‘At first I wanted to create a landscape of wrinkles, for a wallpaper or something,’ says Cindy Sherman about her latest body of work, currently on display at Hauser & Wirth, Wooster St, New York. Looking at the final form of these images, they’re not a wallpaper of wrinkles, but they aren’t far off. Her new series of collaged portraits, largely in black and white, show in great detail the wrinkled skin, enlarged pores and caked makeup on an aging face. Occasional pops of colour highlight crow’s feet around the eyes, roughly-applied eyebrow liner, smeared red lipstick or whitened teeth. Sherman is now seventy years old, and it would be all too easy to assume that these images reflect the artist’s own anxieties about aging and the years to come. But what they actually expose is something much more exciting—an extension of her forty-year-long devotion to experimentation and tactile play.
Since the age of twenty-three, Sherman has documented nearly every inch of her body and face, making them iconic. Yet whilst Sherman has become a household name, she has kept her own identity remarkably concealed: something of a theatrical vanishing act. Sherman’s career has followed a succession of transformations. She transforms into someone unrecognisable in front of her own lens: unafraid to don a costume and wig in public, to become a plastic sex doll, a clown, a Hollywood actress on the run, or the pious Virgin Mary. In this latest group of works, the transition is not as seamless. Sherman has not entirely obscured her own image, but her face has been fragmented and warped in such a way that it becomes grotesque and can barely be recognised as her own. The result is not flattering: ‘Well that’s because of the high camera resolution,’ she laughs, ‘every wrinkle and distortion of my face is exposed and so, of course, people assume that this is a work about the aging process. But for the most part that is simply because that’s what’s there. Really this came from expanding on what I would have originally done with makeup, where I transform the look of a mouth or an eye with lipstick or eyeliner, only instead I was using Photoshop.’
The series isn’t entirely devoid of messaging surrounding aging, but the message that underlies the work is actually rather hopeful, despite the vaguely menacing undertone. ‘I am not immune to fears about aging,’ says Sherman, ‘I won’t deny that a handful of times I have been tempted to edit a blemish or soften a wrinkle on my neck. Shooting digitally it’s so easy to do that. But this is the first time I have just gone wild with Photoshop, and I hope that actually it makes women just a little bit less afraid about these areas we are taught to fear.’ It’s a message that is uniquely incompatible with our current social media landscape where blurred, smoothed, sparkling faces are the norm. But then again, so is Sherman’s entire ethos.

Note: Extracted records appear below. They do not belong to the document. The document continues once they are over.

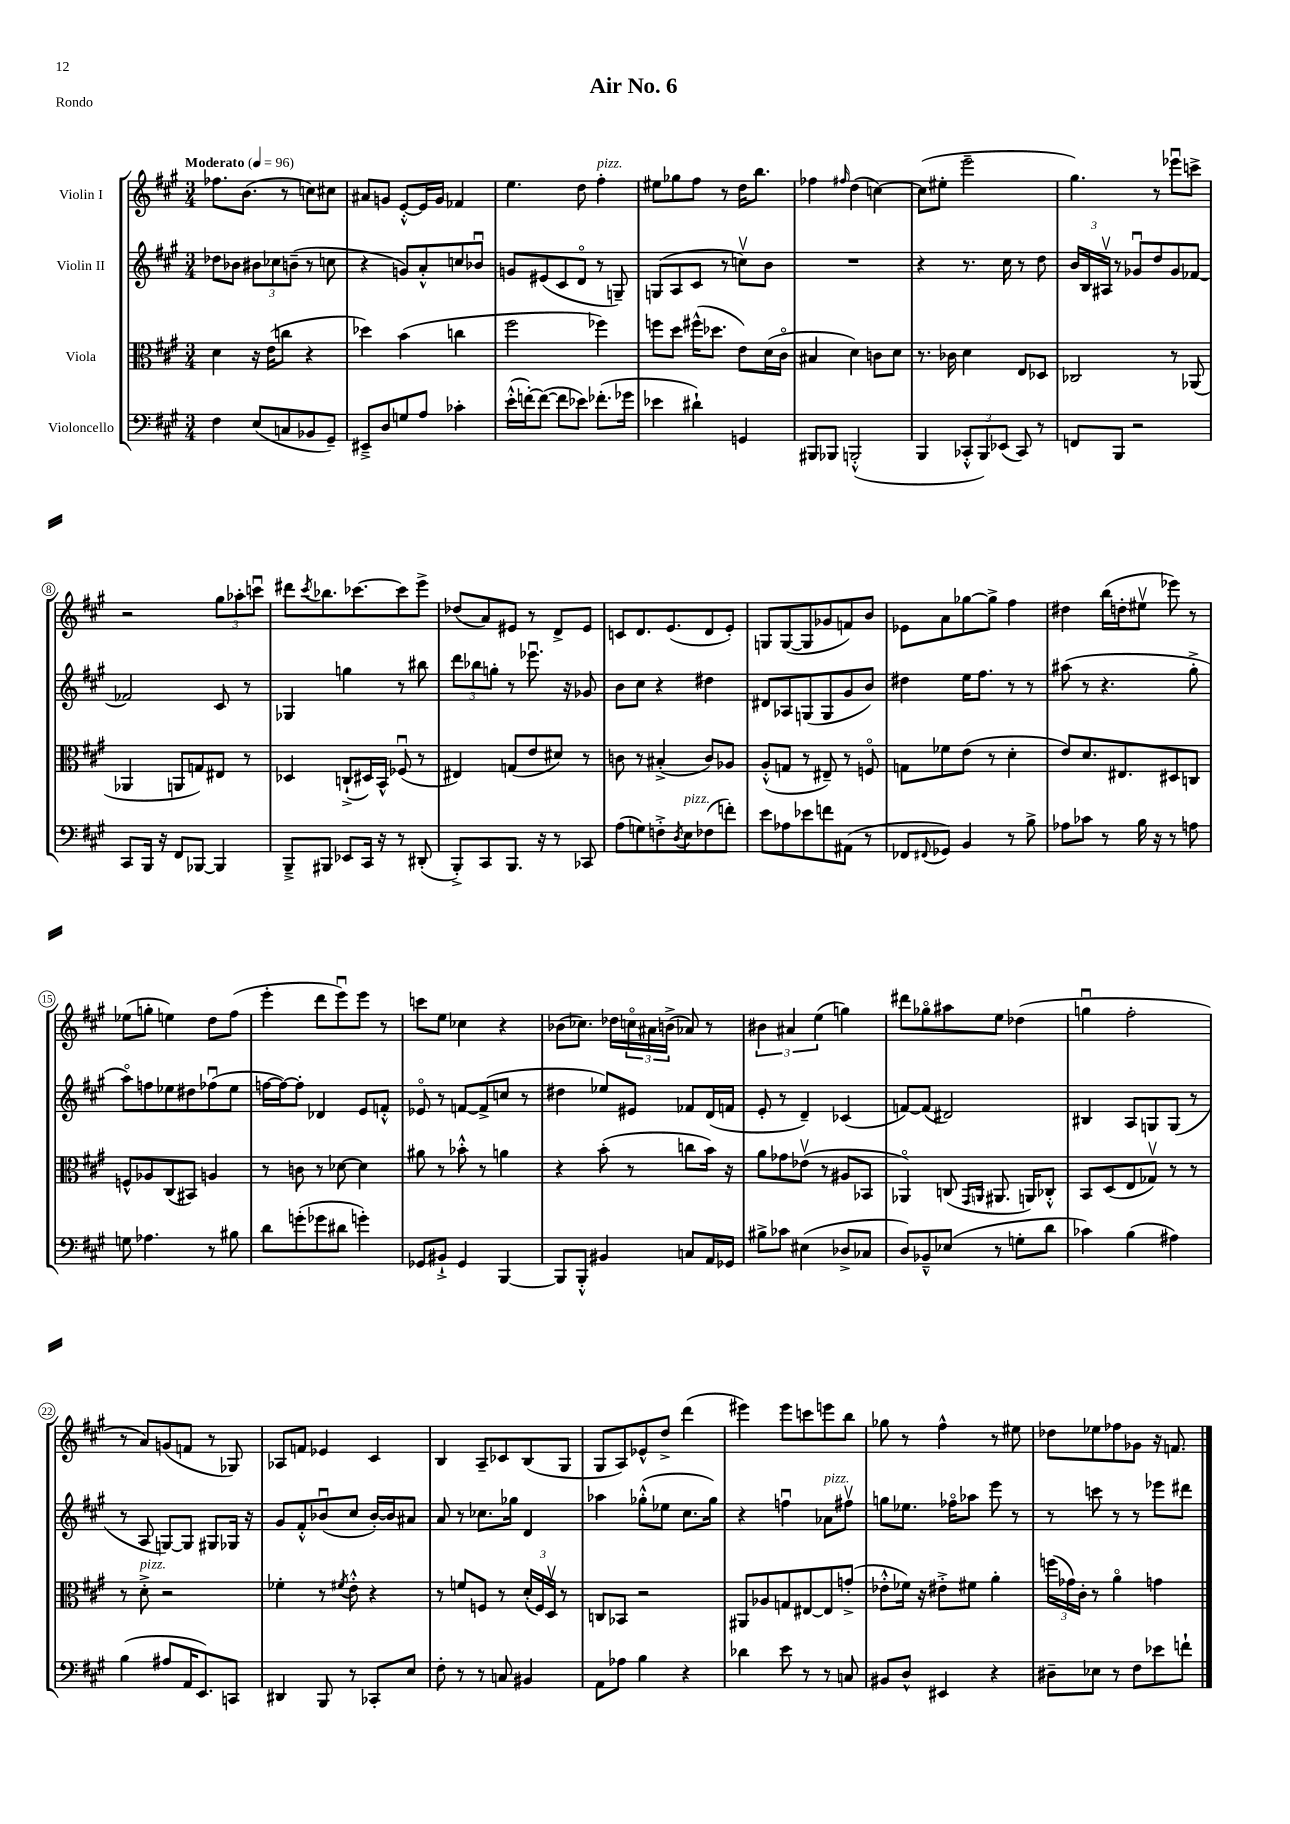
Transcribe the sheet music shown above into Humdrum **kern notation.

**kern	**kern	**kern	**kern
*staff4	*staff3	*staff2	*staff1
*clefF4	*clefC3	*clefG2	*clefG2
*k[f#c#g#]	*k[f#c#g#]	*k[f#c#g#]	*k[f#c#g#]
*M3/4	*M3/4	*M3/4	*M3/4
*MM96	*MM96	*MM96	*MM96
4F#\	4d\	8dd-\L	8.ff-\L
.	.	8b-\J	.
.	.	.	(8.b\J
(8E/L	16r	12b#\L	.
.	(16e\LK	.	.
.	.	12cc-\	.
8C/	8cc\J	.	8r
.	.	(12b~\J	.
8BB-/	4r	8r	8cc\L)
8GG#~/J)	.	8cc\	8cc#\J
=	=	=	=
8EE#~^/L	4dd-\)	4r	8a#/L
8D/	.	.	8g/J
8G/	(4b\	8g/L)	[8e'^^/L
8A/J	.	8a'^^/	16e/]L
.	.	.	16g/JJ
4c-'\	4cc\	8cc/	4f-/
.	.	8b-u/J	.
=	=	=	=
(16e'^^\LL	2ff#\	8g/L	4.ee\
[16f'\J)	.	.	.
(8f\_J	.	(8e#/	.
8f\]L	.	8c#/	.
8e-\J)	.	8do/J	8dd\
(8.f-'\L	4ff-\)	8r	4ff#'\
.	.	8G~/)	.
16g-\Jk	.	.	.
=	=	=	=
4e-\	8ff\L	(8G/L	8ee#\L
.	8dd\J	8A/	8gg-\
4d#`\)	(16ff#^^\LK	8c#/J	8ff#\J
.	8.dd-\J	.	.
.	.	8r	8r
4GG/	8e\L)	8ccv\L)	16dd\LK
.	.	.	8.bb\J
.	(16d\L	8b\J	.
.	16c#o\JJ	.	.
=	=	=	=
8BBB#/L	4B#/	2.r	4ff-\
8BBB-/J	.	.	.
.	.	.	16qqff#/
(2BBB'^^/	4d\)	.	(4dd\
.	8c\L	.	[4cc\)
.	8d\J	.	.
=	=	=	=
4BBB/	8.r	4r	(8cc\]L
.	.	.	8ee#'\J
.	16c-\	.	.
12CC-'^^/L	4d\	8.r	2eee~\
12BBB/)	.	.	.
(12EE-/J	.	.	.
.	.	16cc#\	.
8CC-/)	8E/L	8r	.
8r	8D-/J	8dd\	.
=	=	=	=
8FF/L	2C-/	24b/LL	4.gg#\)
.	.	24B/	.
.	.	24A#v/JJ	.
8BBB/J	.	8r	.
2r	.	8g-u/L	.
.	.	8dd/	8r
.	8r	8g-/	8eee-u\L
.	(8AA-/	[8f-/J	8ccc^\J
=	=	=	=
8CC#/L	4AA-/	2f-/]	2r
16BBB/Jk	.	.	.
16r	.	.	.
8FF#/L	8AA/L	.	.
[8BBB-/J	8G/)	.	.
4BBB-/]	8E#/J	8c#/	12gg#\L
.	.	.	12aa-'\
.	8r	8r	.
.	.	.	12cccu\J
=	=	=	=
8BBB~^/L	4D-/	4G-/	8ddd#\L
.	.	.	8qccc#/
8BBB#/J	.	.	8.bb-\
8EE-/L	(8C`^/L	4gg\	.
.	.	.	[8.ccc-\
16CC#/Jk	16D#/L)	.	.
16r	16BB^^/JJ	.	.
8r	(8F-u/	8r	8ccc-\]
(8DD#'/	8r	8bb#\	8eee^\J
=	=	=	=
8BBB'^/L)	4E#/)	12ddd\L	(8dd-/L
.	.	12bb-\	.
8CC#/	.	.	8a/)
.	.	12gg'\J	.
8.BBB/J	(8G/L	8r	8e#/J
.	8e/	8.eee-u\	8r
16r	.	.	.
8r	8d#/J)	.	8d^/L
.	.	16r	.
8CC-/	8r	8g-/	8e#/J
=	=	=	=
(8A\L	8c\	8b\L	8c/L
8G\)	8r	8cc#\J	8.d/
8F'^\	(4B#'^/	4r	.
.	.	.	(8.e/
8qD/	.	.	.
8E\	.	.	.
(8F-\	8c/L)	4dd#\	8d/
8f'\J)	8A-/J	.	8e'/J)
=	=	=	=
8e\L	(8A'^^/L	8d#/L	8G/L
8A-\	8G/J	8A-/	([8G/
8e-\	8r	(8G/	8G/]
8f\	8E#~/)	8G/	8g-/
(8AA#\J	8r	8g#/	8f/)
8r	8Fo/	8b/J)	8b/J
=	=	=	=
8FF-/L	8G\L	4dd#\	8e-\L
8qqFF#/	.	.	.
8GG-/J)	8f-\	.	8a\
4BB/	(8e\J	16ee\LK	[8gg-\
.	.	8.ff#\J	.
.	8r	.	8gg-^\]J
8r	4d'\	8r	4ff#\
8B^\	.	8r	.
=	=	=	=
8A-\L	8e/L)	(8aa#\	4dd#\
8c-\J	8.d/	8r	.
8r	.	4.r	(16bb\LL
.	8.E#/	.	16dd'\J
16B\	.	.	8ee#v\J
16r	.	.	.
8r	8D#/	.	8eee-\)
8A\	8C/J	8gg#'^\	8r
=	=	=	=
8G\	8F^^/L	8aao\L)	(8ee-\L
4.A-\	8A-/	8ff\	8gg'\J
.	(8C#/	8ee-\	4ee\)
.	8BB#/J)	8dd#\	.
8r	4A/	(8ff-u\	8dd\L
8B#\	.	8ee-\J	(8ff#\J
=	=	=	=
8d\L	8r	[16ff\LL	4eee'\
.	.	16ff\_J)	.
(8g'\	8c\	8ff'\]J	.
8g-\	8r	4d-/	8ddd\L
8d#\J	[8d-\	.	8eeeu\)
4g'\)	4d-\]	8e/L	8eee\J
.	.	8f'^^/J	8r
=	=	=	=
8GG-/L	8a#\	8e-o/	8ccc\L
8BB#`^/J	8r	8r	8ee\J
4GG-/	8b-'^^\	[8f/L	4cc-\
.	8r	(8f^/]	.
[4BBB/	4a\	8cc/J	4r
.	.	8r	.
=	=	=	=
8BBB/]L	4r	4dd#\	(8b-\L
8BBB'^^/J	.	.	8.cc-\J)
4BB#/	(8b'\	8ee-/L)	.
.	.	.	16dd-\LL
.	8r	8e#/J	24cco\
.	.	.	24a#\
.	.	.	(24b^\JJ
8C/L	8cc\L	8f-/L	8a-/)
16AA/L	16b\Jk)	(16d/L	8r
16GG-/JJ	16r	16f/JJ	.
=	=	=	=
8B#^\L	8a\L	8e'/	6b#\
8c-\J	8g-\	8r	.
.	.	.	6a#/
(4E#\	(8e-v\J	4d~/)	.
.	.	.	(6ee\
.	8r	.	.
8D-^/L	8A#/L	(4c-/	4gg\)
8C-/J	8BB-/J	.	.
=	=	=	=
8D/L)	4AA-o/)	[8f/L)	8ddd#\L
8BB-~^^/	.	(8f/]J	8gg-o\
(8E-/J	(8C/	2d#/)	8aa#\
.	16qqGG#/LL	.	.
.	16qqAA/JJ	.	.
8r	8.AA#/	.	8ee\J
8G'\L	.	.	(4dd-\
.	16AA/LK)	.	.
8d\J	8C-'^^/J	.	.
=	=	=	=
4c-\)	8BB/L	4B#/	4ggu\
.	(8D/	.	.
(4B\	8E/	8A/L	2ff#'\
.	8G-v/J)	8G/	.
4A#\)	8r	(8G/J	.
.	8r	8r	.
=	=	=	=
(4B\	8r	8r	8r
.	8d'^\	8A/	8a/L)
8A#/L	2r	[8G/L)	(8g/
16AA/K	.	8G/]J	8f/J
8.EE/)	.	.	.
.	.	8G#/L	8r
8CC/J	.	16G-/Jk	8G-/)
.	.	16r	.
=	=	=	=
4DD#/	4f-'\	8g#/L	8A-/L
.	.	8f#'^^/	8f/J
8BBB/	8r	(8b-u/	4e-/
.	8qf#/	.	.
8r	8e'^^\	8cc#/J	.
8CC-'/L	4r	[16b-'/LL)	4c#/
.	.	16b-/]J	.
8E/J	.	8a#/J	.
=	=	=	=
8F#'\	8r	8a/	4B/
8r	8f/L	8r	.
8r	8F/J	8.cc-\L	8A~/L
8C/	8r	.	8c-/
.	.	16gg-\Jk	.
4BB#/	(24d'/LL	4d/	(8B/
.	24F/)	.	.
.	24Dv/JJ	.	.
.	8r	.	8G#/J
=	=	=	=
8AA\L	8C/L	4aa-\	8G#/L
8A-\J	8BB-/J	.	8A/)
4B\	2r	(8gg-'^^\L	8e-^^/
.	.	8ee-\J	8dd^/J
4r	.	8.cc#\L	(4ddd\
.	.	16gg-\Jk)	.
=	=	=	=
4d-\	8AA#/L	4r	4eee#\)
.	8A-/	.	.
8e\	8G/	4ffu\	8eee#\L
8r	[8E#/	.	8ccc\
8r	8E#/]	8a-\L	8eee\
8C/	(8g'^/J	8ff#v\J	8bb\J
=	=	=	=
8BB#/L	8e-'^^\L	8gg\L	8gg-\
8D^^/J	16f-\Jk)	8.ee-\J	8r
.	16r	.	.
4EE#/	8e#'^\L	.	4ff#^^\
.	.	16ff-o\LK	.
.	8f#\J	8aa-\J	.
4r	4a'\	8eee\	8r
.	.	8r	8ee#\
=	=	=	=
8D#~\L	(24ff\LL	8r	8dd-\L
.	24g-\)	.	.
.	24c#'\JJ	.	.
8E-\J	8r	8ccc\	8ee-\
8r	4ao\	8r	8ff-\
8F#\L	.	8r	8g-\J
8e-\	4g\	8eee-\L	16r
.	.	.	8.f/
8f`\J	.	8ddd#\J	.
==	==	==	==
*-	*-	*-	*-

This new series of work came out of the creative lethargy brought on by the Covid-19 pandemic. ‘Covid really threw me off, and I was really struggling to come up with ideas,’ says Sherman. ‘I was looking at old work I had shot around thirteen years ago, and then, at the beginning of last year, I turned them black and white and that’s when I realised I could make it work by tweaking the contrast and the colour to make them look more menacing but less realistic. Of course, they weren’t realistic to begin with, but being in colour they seemed more present and the black and white gave them a more timeless feel. After playing around with those, I decided to start shooting some new versions of those images and trying to mix them up so that they weren’t so angry looking. Ironically, that wasn’t because I was feeling angry, I was just trying to create as many wrinkles as I could by squinting my eyes and grimacing a certain way.’
Every one of Sherman’s projects has begun with a prop or an accessory (be it a wig or a pair of pyjamas found in a French flea market) and has developed from there, the wig or the costume determining who this person is, what they are doing, where they are going. From there the artist sits in front of the mirror and begins to build the character, usually constructing a background behind her using objects found around the house. It’s a process imbued with theatricality and freedom. Just the thought of it is a little tempting, a reminder that we could all be this brave if we wanted to be. But for this recent body of work the process was a little different.
The process that Sherman undertook to create this body of work has been a painstakingly precise and careful one. She describes shooting the newer images and then going through hundreds of images, picking out individual eyes, mouths, eyebrows and head shapes from each image. Finally, she was left with a folder containing hundreds of disconnected facial features. From there she began layering them in Photoshop, finding that occasionally layers would ‘pop out’ in colour, a frustrating feature of Photoshop that Sherman alchemized, noting that when this happened the images began to come alive in different ways: ‘It’s like if you were looking at a dummy and you noticed that one eye was open and it was staring at you.’
In one of the images, red lipstick can be seen smeared across the woman’s teeth, set against an otherwise black and white photograph. It is impactful not just because it presents a statement about women aging, and missing the mark with their lipstick, but because Sherman has constructed another character, one who has her own narrative unfurling too quickly for the subject to notice the lipstick on her teeth. Sherman’s deliberate and pointed decisions, regarding the layering and colour, certainly make for surreal narratives. Unmistakably, these are another Cindy Sherman masterclass in storytelling.